Tuesday, May 6, 2003

Old dog

yesterday, made enchiladas! wes showed me how to cut onions. and today jordi showed me how to throw and catch and baseball. now, if i can just figure out how to throw a frisbee and hit a golf ball and play football and...god, what was i doing with my childhood?

Sunday, May 4, 2003

The sun!

Sat in the sun at the Christian Science Plaza on Saturday (designed by I.M. Pei, who in my Googling I discovered also designed the Hancock tower and the MFA extension and the Media Lab and studied at MIT and Harvard and was a professor at Harvard, and so, in other words, left his mark here).

Bought Rolling Stone on a whim, the 35th anniversary issue about American Icons. Marilyn Manson rips apart reality television, John Updike praises Andy Warhol, corporate logos are explained.

Crap, I'm using capital letters again! we'll put a stop to that.

got my first sunburn of the summer today while watching the red sox blow a 4-0 lead against the twins. so sad.
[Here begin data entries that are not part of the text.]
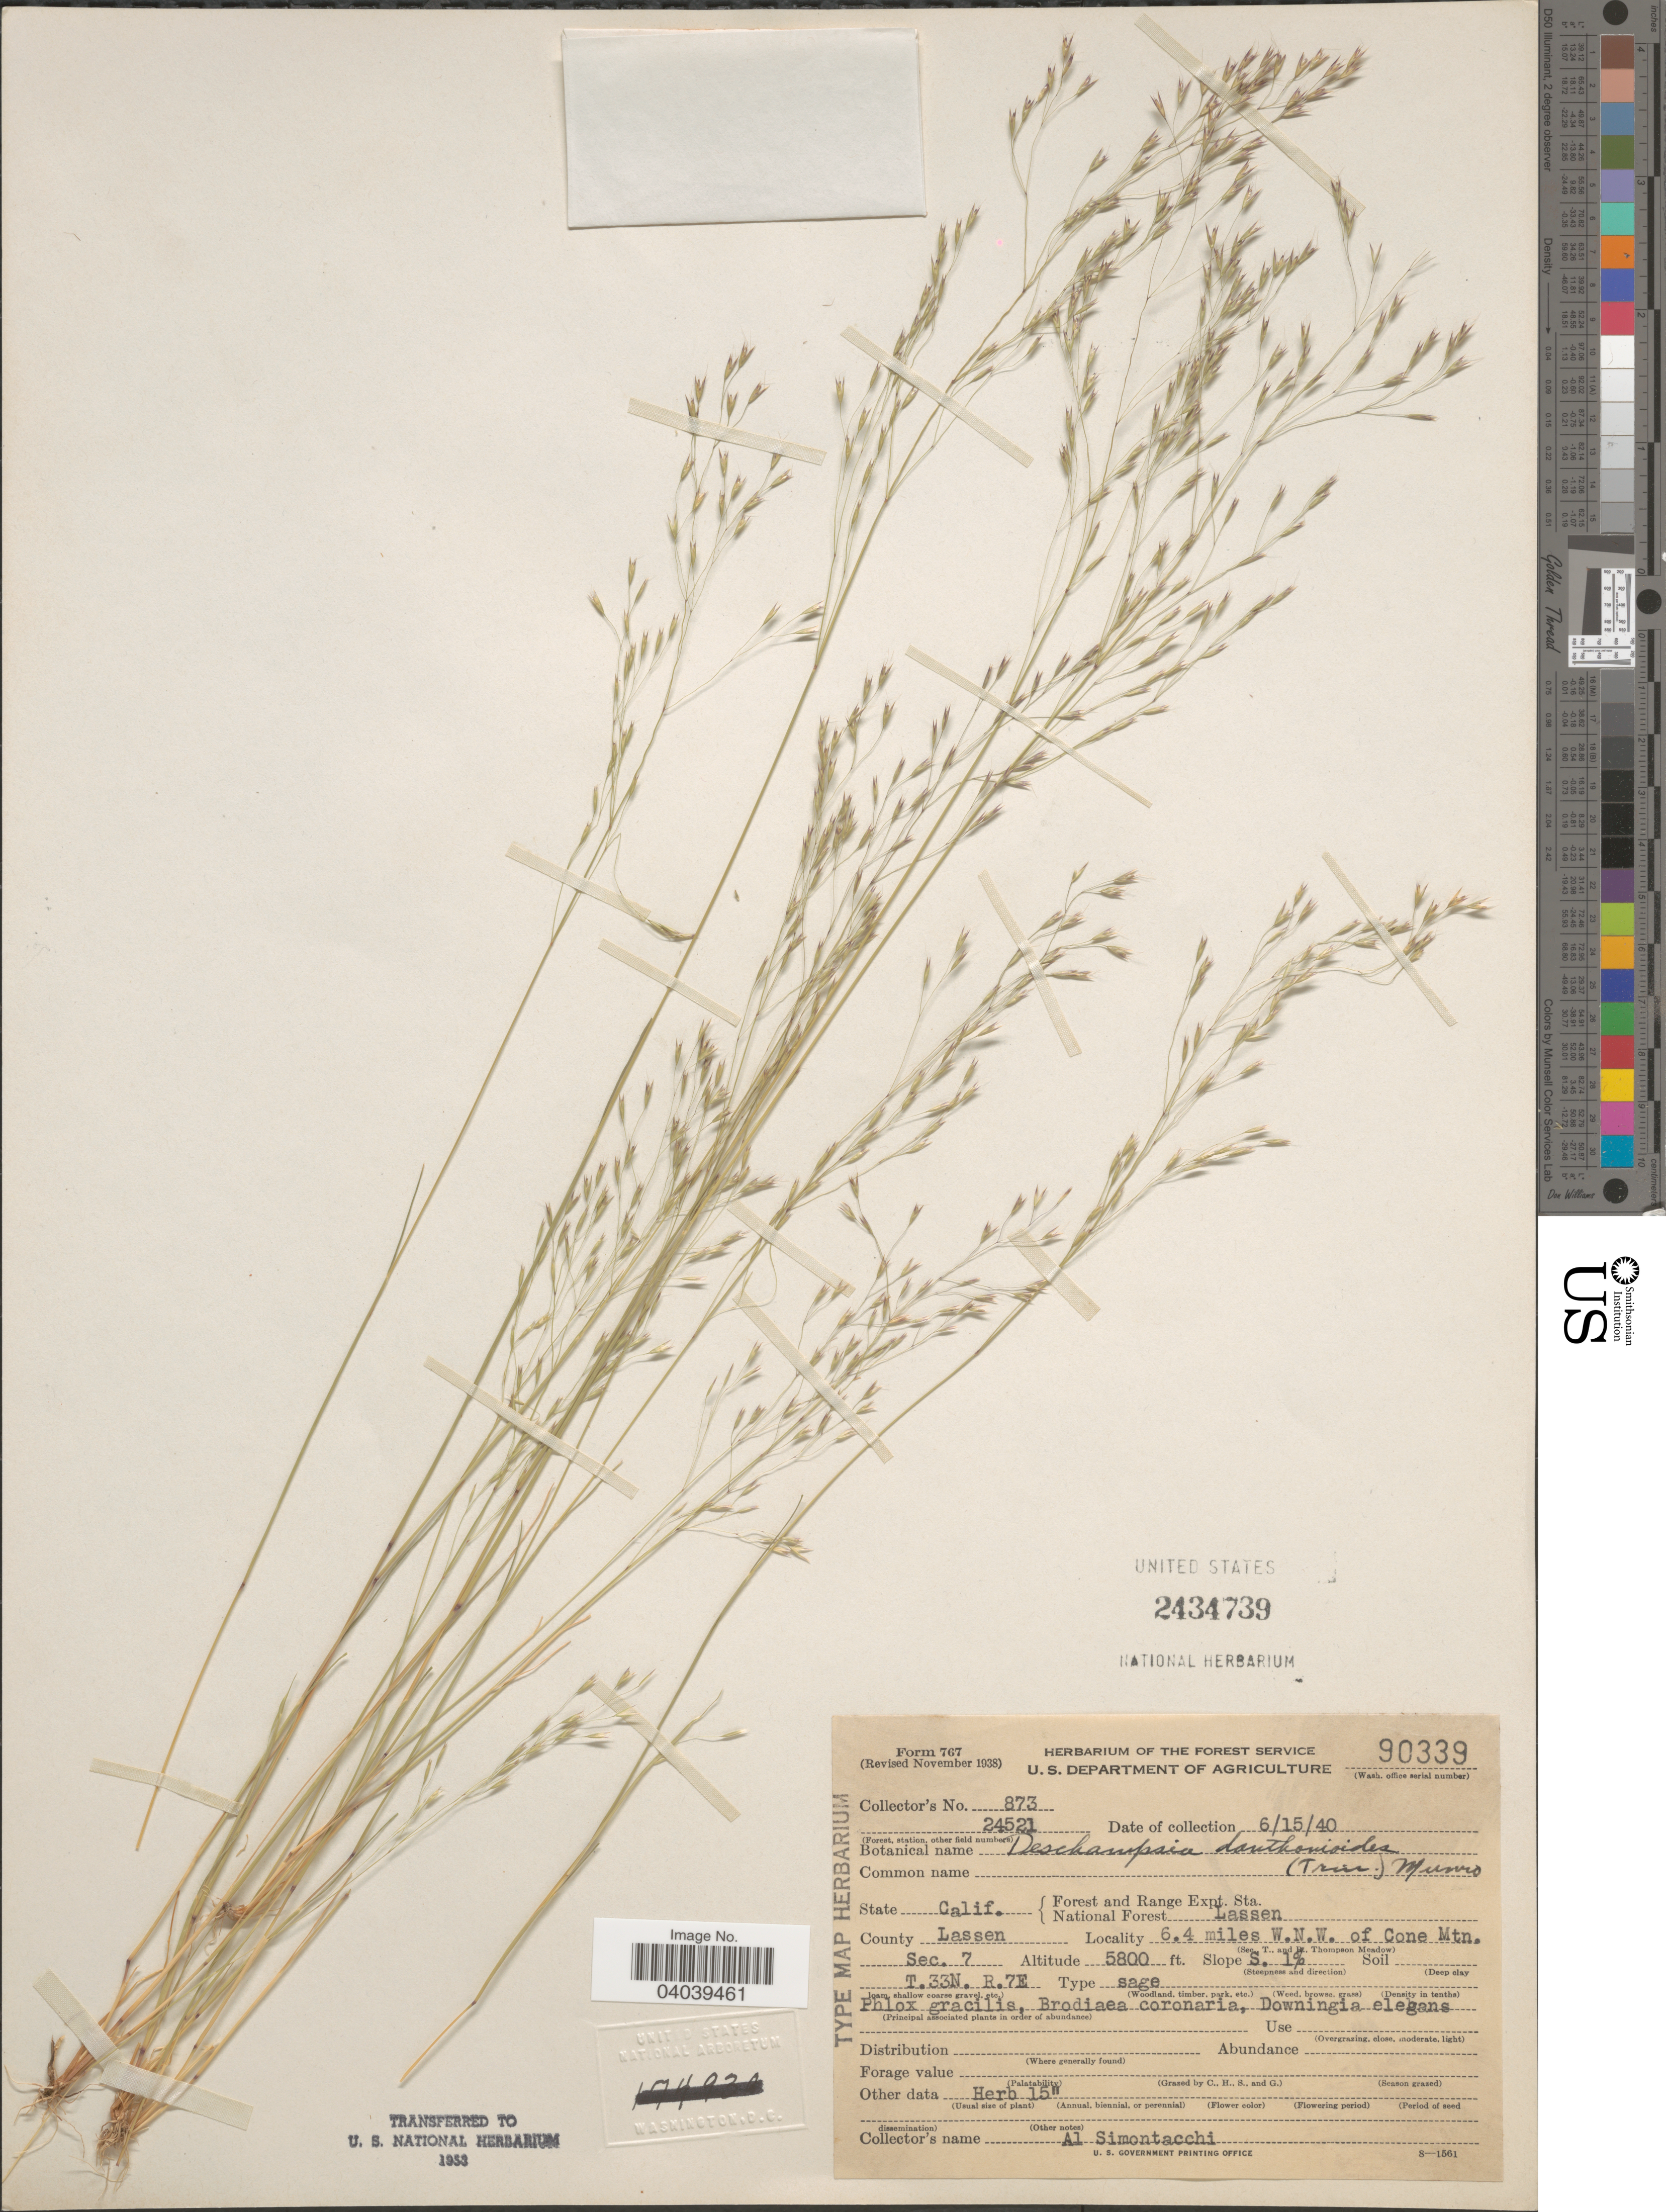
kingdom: Plantae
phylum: Tracheophyta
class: Liliopsida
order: Poales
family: Poaceae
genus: Deschampsia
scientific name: Deschampsia danthonioides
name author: (Trin.) Munro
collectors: A. Simontacchi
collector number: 873/24521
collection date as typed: Transcribed d/m/y: 15/6/40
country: United States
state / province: California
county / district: Lassen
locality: Forest and Range Expt. Sta National Forest Lassen. County Lassen. 6.4 miles W.N.W. of Cone Mtn. Sec. 7. T. 33N. R. 7E.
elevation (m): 1768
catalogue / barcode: US 2434739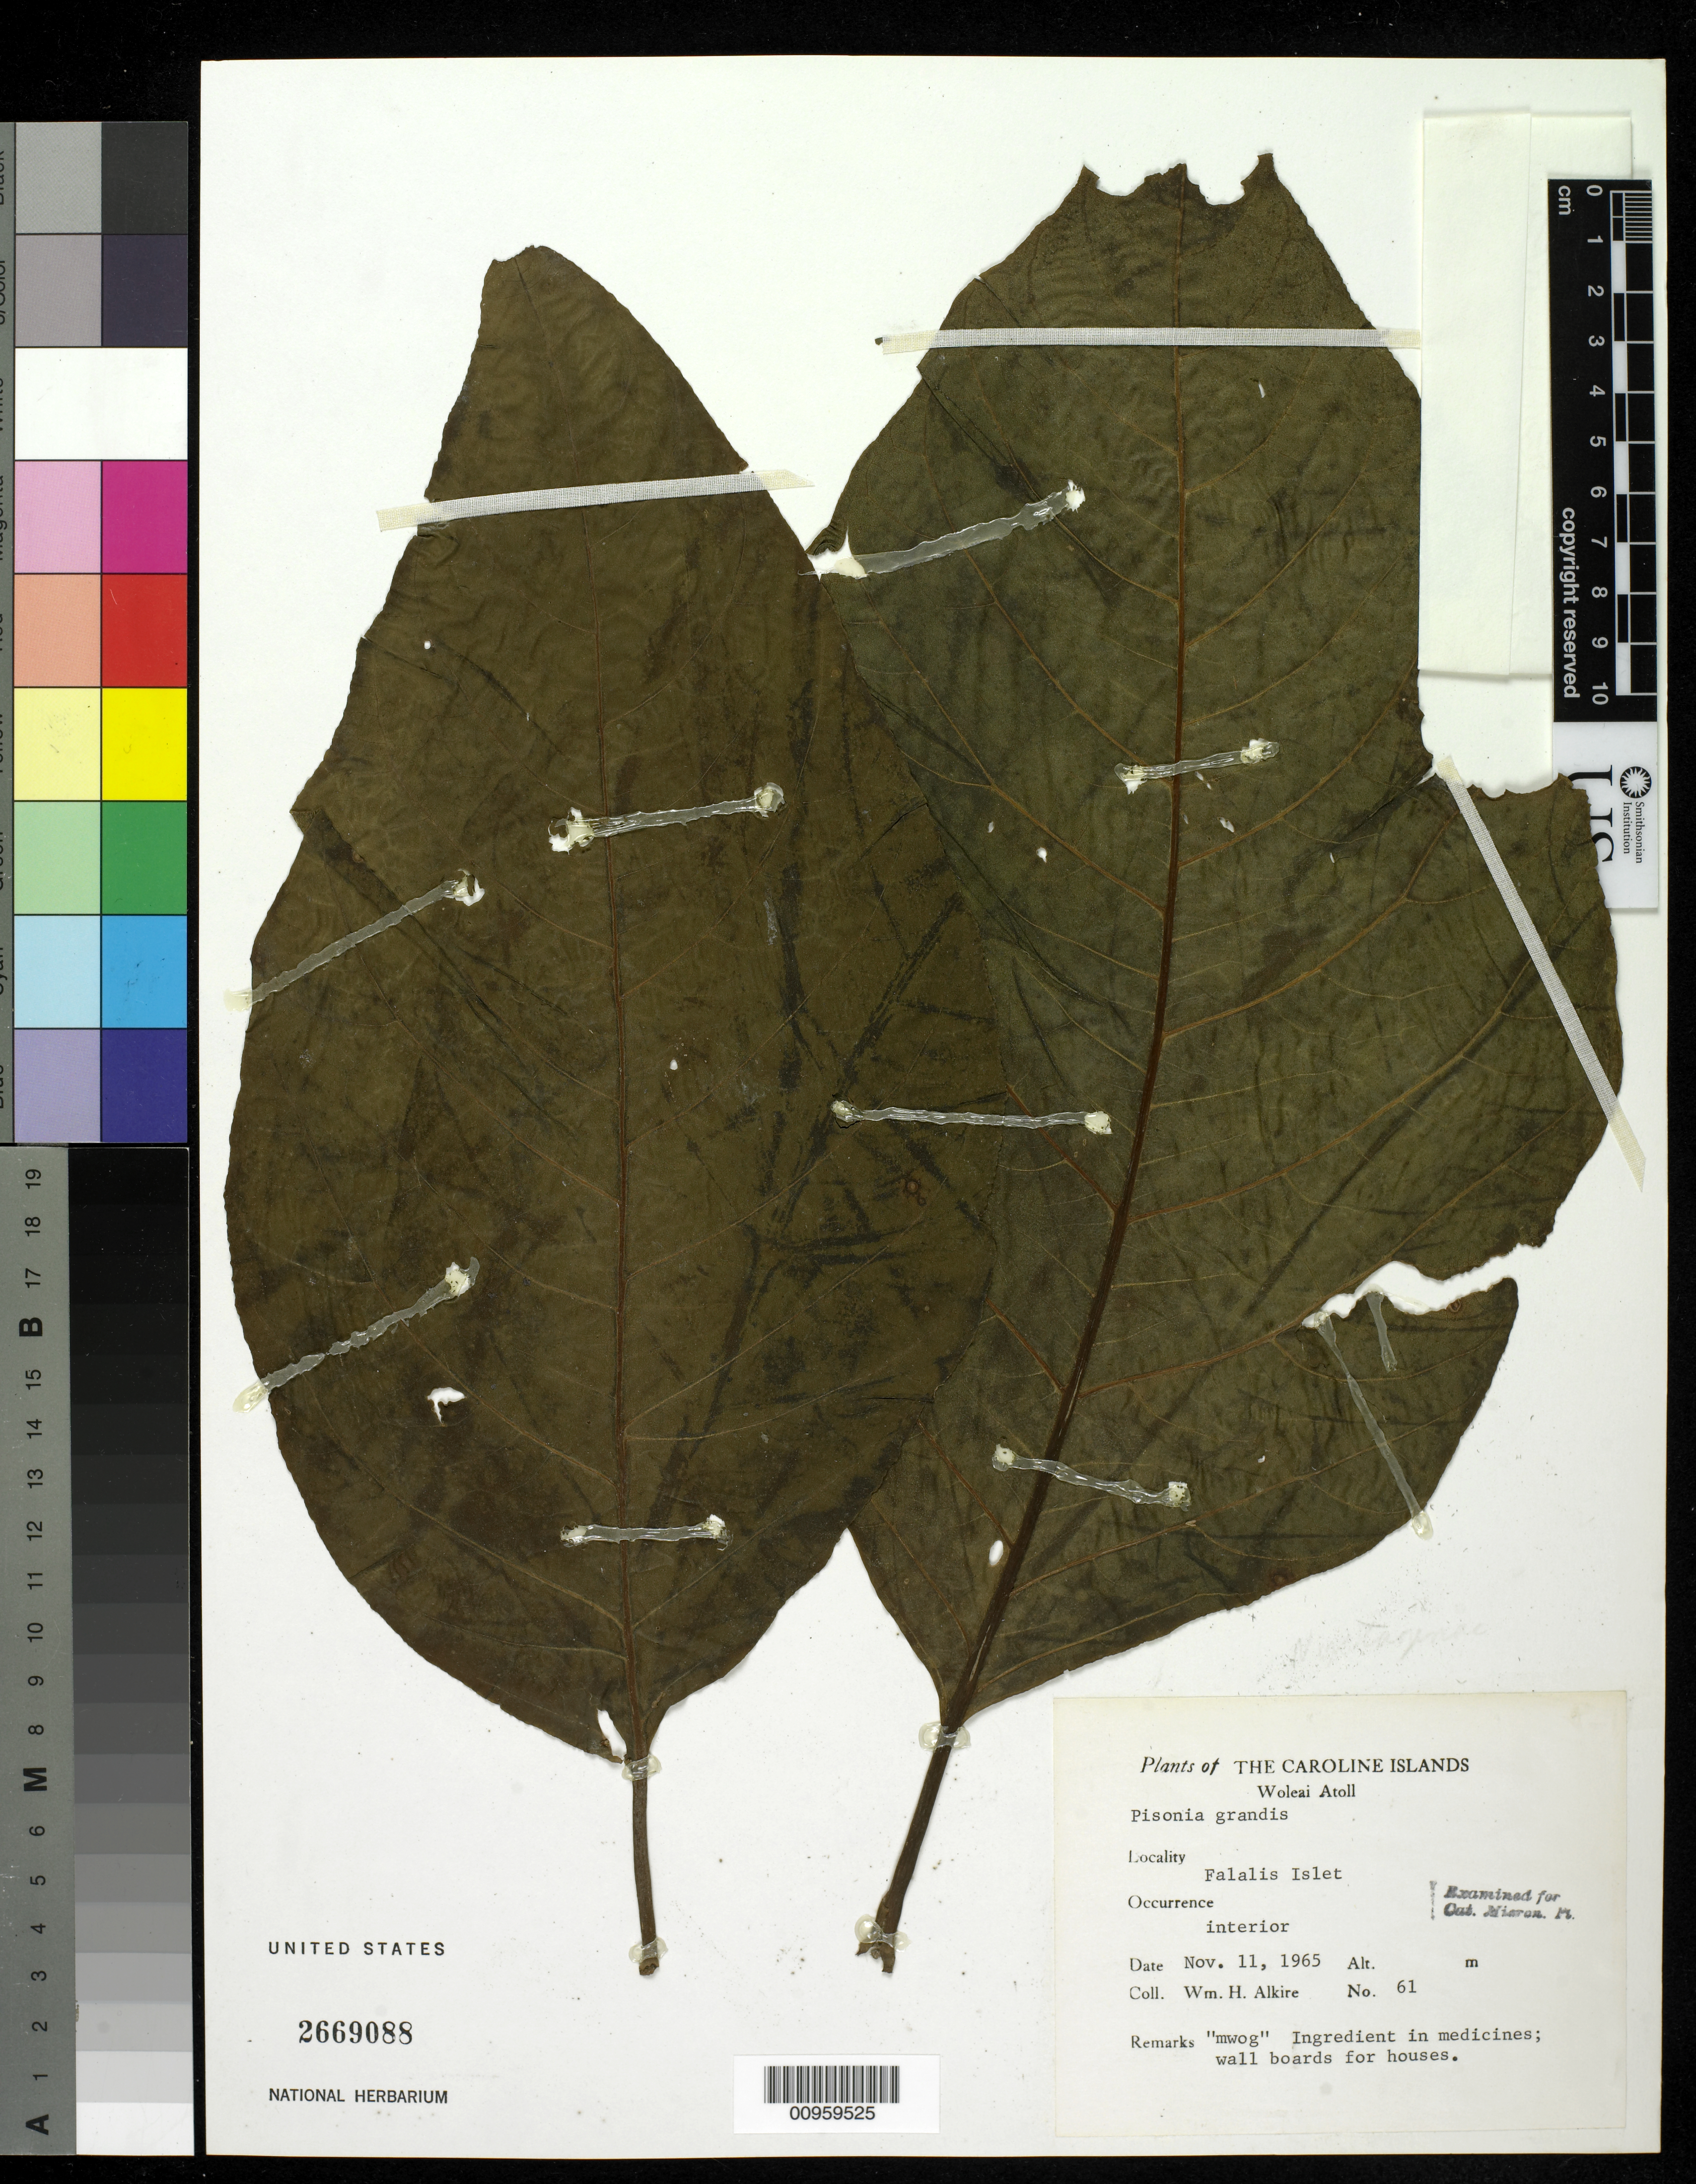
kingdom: Plantae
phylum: Tracheophyta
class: Magnoliopsida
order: Caryophyllales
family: Nyctaginaceae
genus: Pisonia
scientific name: Pisonia grandis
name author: R. Br.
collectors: W. Alkire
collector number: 61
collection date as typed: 11 Nov 1965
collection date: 1965-11-11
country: Micronesia, Federated States of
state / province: Yap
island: Woleai Atoll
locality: Falalis Islet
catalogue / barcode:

considering running a half marathon in virginia, one of the country's 25 best. i'm not sure i could actually pull it off, but it would be fun to try. there is an amusing disparity between this training schedule and this one. the boston half-marathon covers a lot of ground i already run, which sounds a little boring, though last year they got to run around the field at fenway.

the play erik was in got a good review, wish i'd gotten down to see it.